Problem statement: Between the line containing "regular oil changes." and the line containing "recommendations to extend" lies a run of lines; give that run again exactly, with both of those lines, and nothing else from the entries below.
== Segment start ==
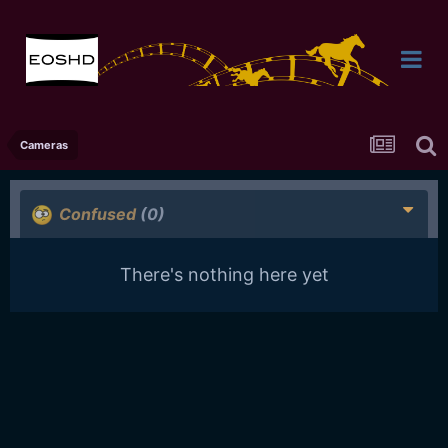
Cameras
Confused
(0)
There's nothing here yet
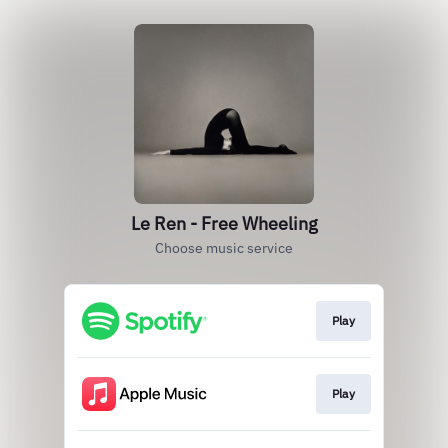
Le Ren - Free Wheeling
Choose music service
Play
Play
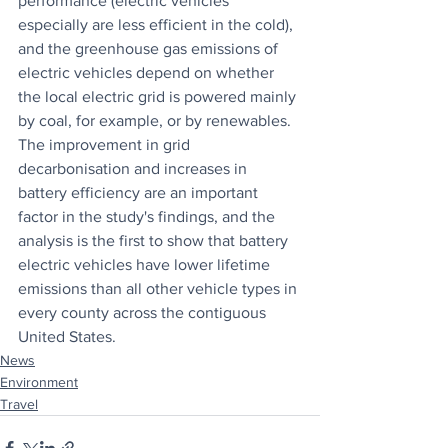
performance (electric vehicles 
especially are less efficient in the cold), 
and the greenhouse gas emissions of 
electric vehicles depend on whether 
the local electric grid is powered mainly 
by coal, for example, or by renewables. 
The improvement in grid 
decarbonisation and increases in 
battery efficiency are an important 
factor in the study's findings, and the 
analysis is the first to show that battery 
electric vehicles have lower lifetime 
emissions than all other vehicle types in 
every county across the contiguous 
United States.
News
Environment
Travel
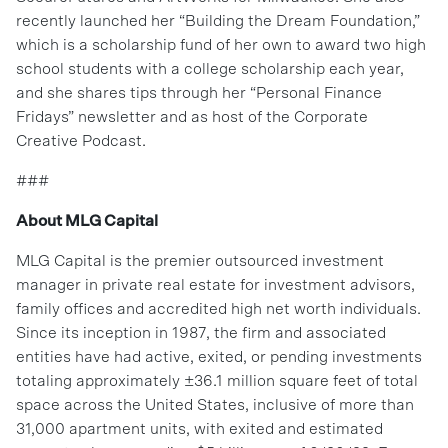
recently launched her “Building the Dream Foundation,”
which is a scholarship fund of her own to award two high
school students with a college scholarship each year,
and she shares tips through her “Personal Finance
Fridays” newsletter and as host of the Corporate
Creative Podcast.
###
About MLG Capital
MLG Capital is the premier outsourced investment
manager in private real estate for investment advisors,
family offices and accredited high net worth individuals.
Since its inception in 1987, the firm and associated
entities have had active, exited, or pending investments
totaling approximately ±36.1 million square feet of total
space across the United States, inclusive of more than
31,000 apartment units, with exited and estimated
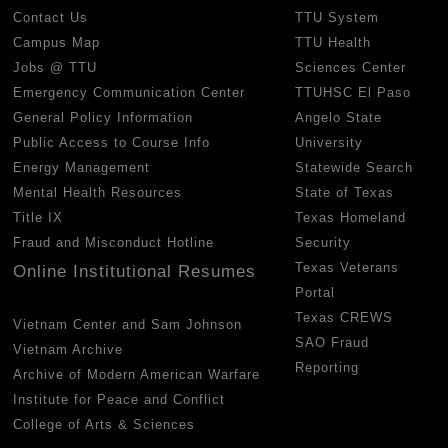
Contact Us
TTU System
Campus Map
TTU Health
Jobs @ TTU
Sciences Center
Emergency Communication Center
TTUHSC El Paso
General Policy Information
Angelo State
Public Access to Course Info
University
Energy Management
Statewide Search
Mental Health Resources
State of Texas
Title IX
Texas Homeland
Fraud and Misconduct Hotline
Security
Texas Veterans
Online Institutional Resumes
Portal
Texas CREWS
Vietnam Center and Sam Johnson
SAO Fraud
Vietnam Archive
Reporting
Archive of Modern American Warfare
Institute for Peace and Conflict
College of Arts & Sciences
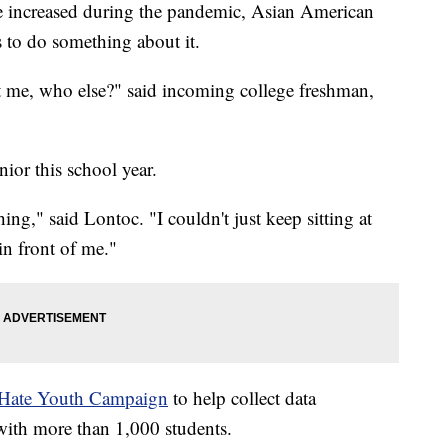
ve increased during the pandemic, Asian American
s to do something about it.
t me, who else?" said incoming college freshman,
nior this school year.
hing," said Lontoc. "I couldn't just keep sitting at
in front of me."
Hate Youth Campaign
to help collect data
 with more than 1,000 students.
== Segment end ==
== Segment start ==
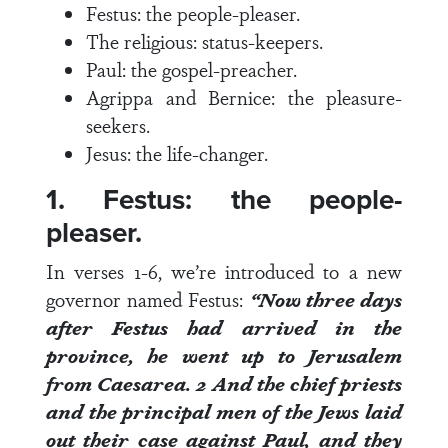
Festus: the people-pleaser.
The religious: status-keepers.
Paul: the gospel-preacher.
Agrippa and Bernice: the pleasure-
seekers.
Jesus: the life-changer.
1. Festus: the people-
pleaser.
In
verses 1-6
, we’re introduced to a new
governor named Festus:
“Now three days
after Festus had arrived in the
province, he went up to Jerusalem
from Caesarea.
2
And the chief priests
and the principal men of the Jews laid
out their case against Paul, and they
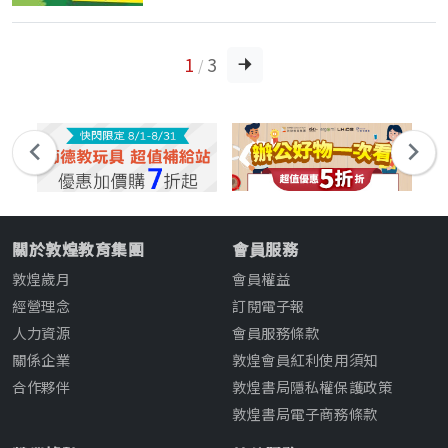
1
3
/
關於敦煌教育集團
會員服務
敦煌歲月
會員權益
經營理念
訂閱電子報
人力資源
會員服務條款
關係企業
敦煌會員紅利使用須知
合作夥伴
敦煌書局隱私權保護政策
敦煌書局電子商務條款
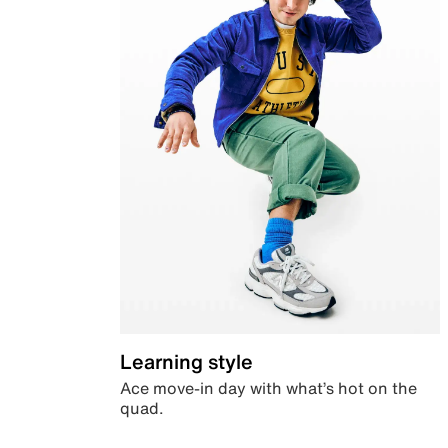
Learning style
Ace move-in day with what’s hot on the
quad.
== Segment end ==
== Segment start ==
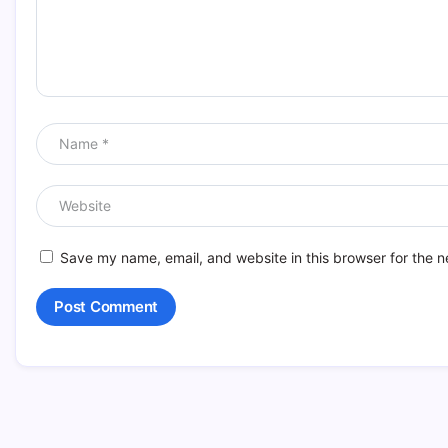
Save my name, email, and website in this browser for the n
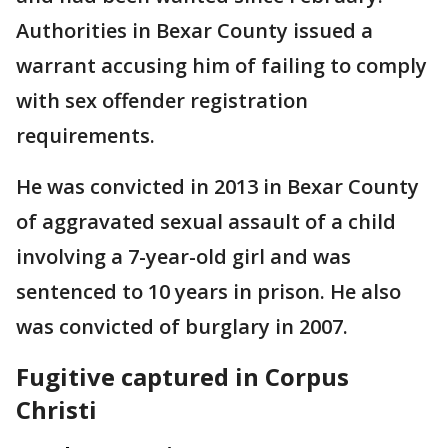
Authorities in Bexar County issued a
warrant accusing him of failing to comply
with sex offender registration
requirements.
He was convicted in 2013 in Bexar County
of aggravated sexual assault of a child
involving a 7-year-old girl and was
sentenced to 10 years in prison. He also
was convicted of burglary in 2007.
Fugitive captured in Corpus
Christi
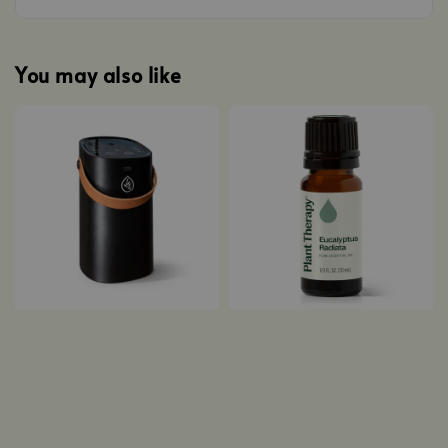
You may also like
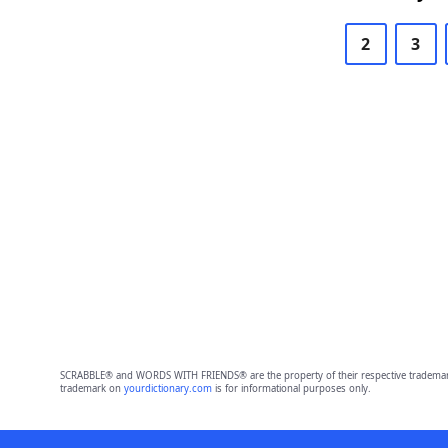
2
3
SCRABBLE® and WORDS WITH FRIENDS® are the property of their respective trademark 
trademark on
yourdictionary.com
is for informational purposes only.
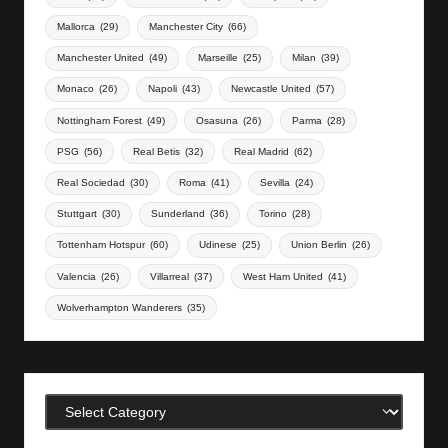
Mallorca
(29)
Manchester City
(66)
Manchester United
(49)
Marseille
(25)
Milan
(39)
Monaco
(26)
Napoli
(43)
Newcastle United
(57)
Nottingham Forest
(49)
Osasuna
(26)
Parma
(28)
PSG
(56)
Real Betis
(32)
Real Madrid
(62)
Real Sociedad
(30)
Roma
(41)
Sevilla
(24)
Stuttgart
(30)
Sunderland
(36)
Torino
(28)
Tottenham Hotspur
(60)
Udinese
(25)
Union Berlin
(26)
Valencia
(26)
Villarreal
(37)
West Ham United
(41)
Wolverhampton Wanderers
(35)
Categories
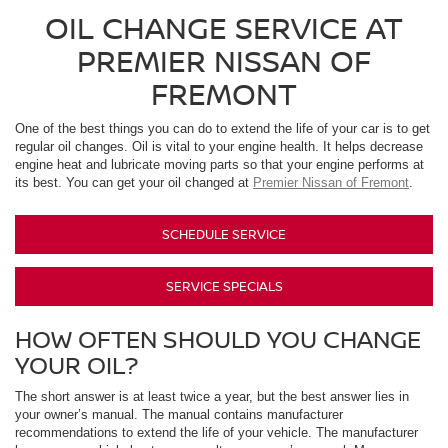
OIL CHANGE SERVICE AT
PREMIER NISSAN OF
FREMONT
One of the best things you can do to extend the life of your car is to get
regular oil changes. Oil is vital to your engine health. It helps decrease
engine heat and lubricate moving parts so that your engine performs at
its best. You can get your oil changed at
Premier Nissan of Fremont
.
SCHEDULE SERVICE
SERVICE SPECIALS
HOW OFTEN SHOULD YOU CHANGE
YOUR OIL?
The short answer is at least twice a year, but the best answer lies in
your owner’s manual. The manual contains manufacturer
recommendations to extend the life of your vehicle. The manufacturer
== Segment end ==
Solution to this exercise:
regular oil changes. Oil is vital to your engine health. It helps decrease
engine heat and lubricate moving parts so that your engine performs at
its best. You can get your oil changed at
Premier Nissan of Fremont
.
SCHEDULE SERVICE
SERVICE SPECIALS
HOW OFTEN SHOULD YOU CHANGE
YOUR OIL?
The short answer is at least twice a year, but the best answer lies in
your owner’s manual. The manual contains manufacturer
recommendations to extend the life of your vehicle. The manufacturer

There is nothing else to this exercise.